The other nice change of pace was that these figures have been sculpted wearing packs as opposed to the plastic figures which are carrying blanket rolls. The completion of these three units brings the total to eight battalions finished so far:











Next up, two combined grenadier battalions.

Friday 17 May 2024

Recent Nimitz Game - US Navy v IJN

It was nice to get a few of my recently painted WWII ships out for a game of Nimitz. I took the US Navy and Dale the Imperial Japanese Navy, with an allowance of 250 points each. We have played three previous games at 200 points per side and I wanted to see what difference the additional 50 points would make:

I deployed with a destroyer screen, a line of cruisers and four battleships:



Whereas Dale organised his fleet into three battlegroups, with a battleship, cruisers and destroyers in each line:

The side who gains the initiative gets much more scope in terms of where and the direction in which they can deploy on the table. I lost the initiative role and so deployed first. The first two moves were spent closing in to gun and torpedo range:






Large guns have a range of 24", small guns 16", while most torpedoes including those carried by the USN have a range of 12". The Japanese long lance torpedoes however have a long range of 24" and hit on the roll of a 6 on a D6, and they carry a lot of them. 

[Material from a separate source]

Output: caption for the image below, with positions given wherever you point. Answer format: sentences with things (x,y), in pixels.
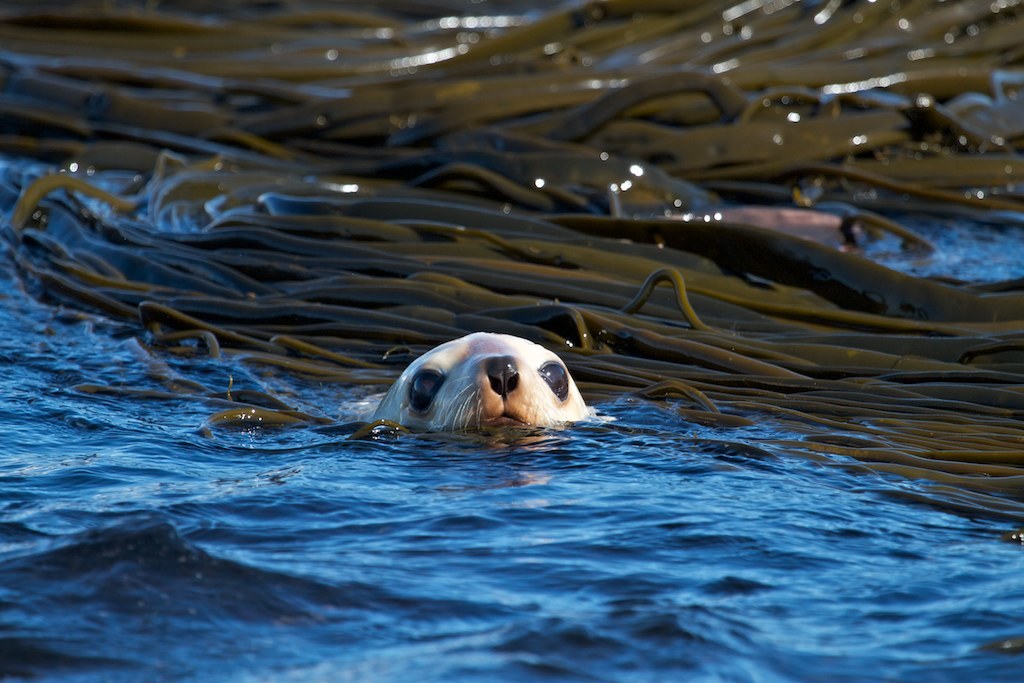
This image consists of water (418,513). In that there is a seal (555,393).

Torpedo attacks are resolved after all shooting has been done, so I blazed away with as much as I could enjoying the better USN odds due to superior radar and fire directors, and managed to inflict a fair bit of damage on the Yamato leading the closest battlegroup. I then held my breath as Dale fired his first dozen torpedo salvos, the Missouri suffering two nasty hits but managing to remain afloat.

Shooting is by formation on an IGOUGO basis, with the side winning the initiative for that turn choosing a formation to fire first. This is therefore an incentive to keep as many ships in formation or base-to-base contact as possible.

Turn 3 saw me finish of the Yamato which which exploded in a fireball, although it had already suffered significant damage, while the Japanese accounted for the Missouri and a couple of cruisers. Some of my destroyers managed to cross the Japanese line for a close-range torpedo run:


Turn four saw the demise of the Yamato's sister ship Musashi, while the Japanese sank the South Carolina which can be seen peeling off from the line, having lost buoyancy and been reduced to a quarter of its speed:


That left me with two battleships, the Massachusetts and North Carolina, with a gun turret missing on each, versus Dale's older Ise battleship. He however still had an advantage in the number of cruisers left and also outnumbered me in destroyers:



We both basically surprised each other at this point and simultaneously conceded that the other had most likely won, so decided to call it a draw.

This was a lot more of a slug-fest than the previous three games and I'm not sure whether the additional 50 points was the cause, but the other games felt a lot more tactical. In Nimitz you can retain half points value for any damaged ship which exits via its deployment zone, but the temptation is to keep them in the fray and pound away. In the absence of a campaign's in-built incentives to preserve forces I'm thinking that if two-thirds or three quarter points were retained for exiting ships then there might be more of an incentive to disengage earlier. 

I'm keen to include aircraft for our next game as this will add a whole new dimension, but we are about to delve into General d'Armee 2 which looks like it could be a decent set of rules for a few Napoleonic games.